## Instructions for the task
The pictures stay out; all of the data is to be printed exactly.

[Saved entries]

********************

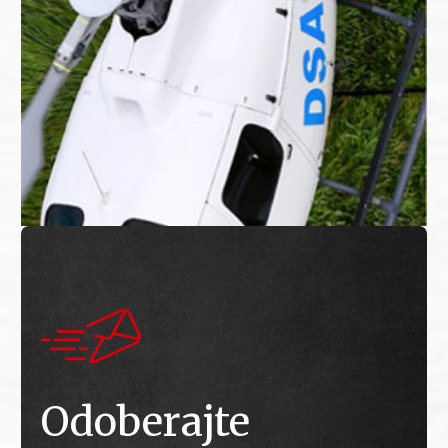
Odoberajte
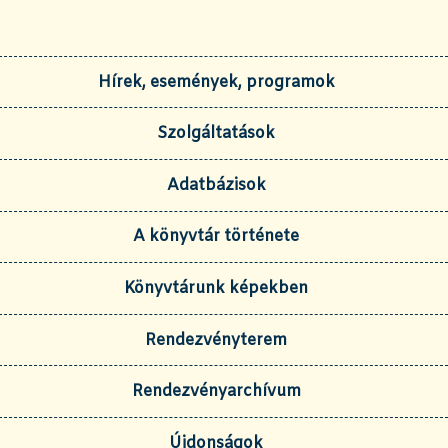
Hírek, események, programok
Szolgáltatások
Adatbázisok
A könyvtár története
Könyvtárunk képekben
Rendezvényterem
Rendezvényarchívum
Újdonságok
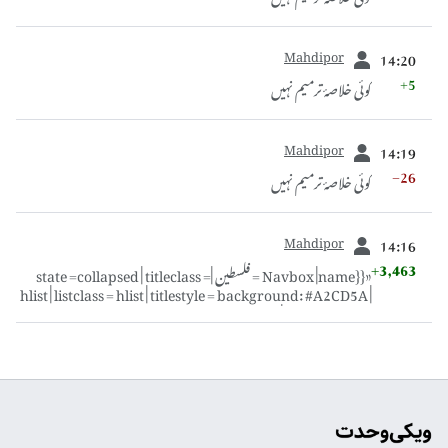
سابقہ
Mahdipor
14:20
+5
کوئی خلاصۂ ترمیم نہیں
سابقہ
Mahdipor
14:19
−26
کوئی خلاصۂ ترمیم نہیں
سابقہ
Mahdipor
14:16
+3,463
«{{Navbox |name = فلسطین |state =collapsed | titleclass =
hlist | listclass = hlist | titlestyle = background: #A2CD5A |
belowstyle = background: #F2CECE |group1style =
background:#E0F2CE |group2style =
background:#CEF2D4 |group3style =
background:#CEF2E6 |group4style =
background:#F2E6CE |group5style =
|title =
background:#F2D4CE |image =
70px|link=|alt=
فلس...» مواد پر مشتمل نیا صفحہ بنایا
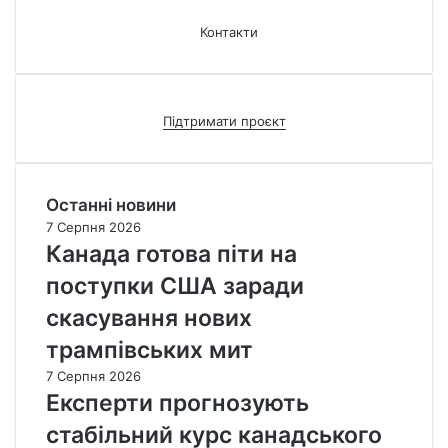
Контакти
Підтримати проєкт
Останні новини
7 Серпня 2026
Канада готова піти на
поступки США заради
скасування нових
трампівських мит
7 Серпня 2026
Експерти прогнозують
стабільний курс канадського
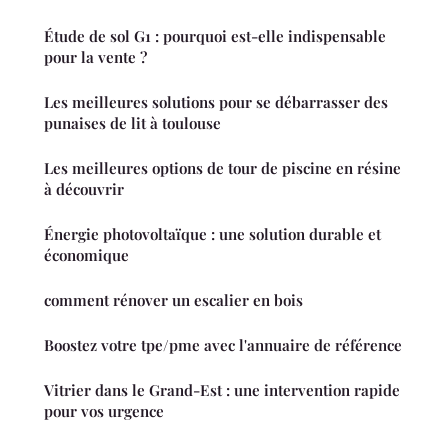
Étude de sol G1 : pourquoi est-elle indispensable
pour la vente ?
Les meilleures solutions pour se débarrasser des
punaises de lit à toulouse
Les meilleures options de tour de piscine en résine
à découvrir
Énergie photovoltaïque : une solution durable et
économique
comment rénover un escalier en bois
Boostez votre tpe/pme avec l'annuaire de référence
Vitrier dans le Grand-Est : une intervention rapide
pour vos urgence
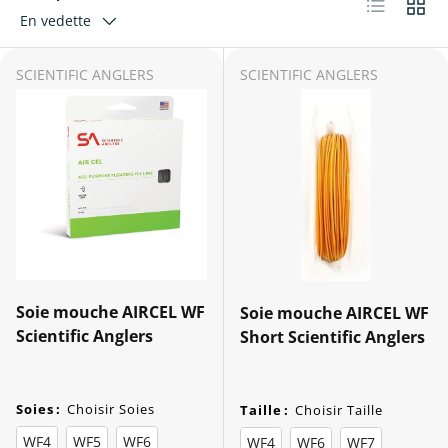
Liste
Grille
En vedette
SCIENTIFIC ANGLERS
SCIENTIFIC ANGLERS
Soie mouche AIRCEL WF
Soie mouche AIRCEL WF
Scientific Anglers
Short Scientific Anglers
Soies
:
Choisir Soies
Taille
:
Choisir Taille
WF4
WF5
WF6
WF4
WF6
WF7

********************

## Output for this task
Odoberajte
Hírek, események, programok
Szolgáltatások
Adatbázisok
A könyvtár története
Könyvtárunk képekben
Rendezvényterem
Rendezvényarchívum
Újdonságok
سابقہ
Mahdipor
14:20
+5
کوئی خلاصۂ ترمیم نہیں
سابقہ
Mahdipor
14:19
−26
کوئی خلاصۂ ترمیم نہیں
سابقہ
Mahdipor
14:16
+3,463
«{{Navbox |name = فلسطین |state =collapsed | titleclass =
hlist | listclass = hlist | titlestyle = background: #A2CD5A |
belowstyle = background: #F2CECE |group1style =
background:#E0F2CE |group2style =
background:#CEF2D4 |group3style =
background:#CEF2E6 |group4style =
background:#F2E6CE |group5style =
|title =
background:#F2D4CE |image =
70px|link=|alt=
فلس...» مواد پر مشتمل نیا صفحہ بنایا
Контакти
Підтримати проєкт
Останні новини
7 Серпня 2026
Канада готова піти на
поступки США заради
скасування нових
трампівських мит
7 Серпня 2026
Експерти прогнозують
стабільний курс канадського
Étude de sol G1 : pourquoi est-elle indispensable
pour la vente ?
Les meilleures solutions pour se débarrasser des
punaises de lit à toulouse
Les meilleures options de tour de piscine en résine
à découvrir
Énergie photovoltaïque : une solution durable et
économique
comment rénover un escalier en bois
Boostez votre tpe/pme avec l'annuaire de référence
Vitrier dans le Grand-Est : une intervention rapide
pour vos urgence
Liste
Grille
En vedette
SCIENTIFIC ANGLERS
SCIENTIFIC ANGLERS
Soie mouche AIRCEL WF
Soie mouche AIRCEL WF
Scientific Anglers
Short Scientific Anglers
Soies
:
Choisir Soies
Taille
:
Choisir Taille
WF4
WF5
WF6
WF4
WF6
WF7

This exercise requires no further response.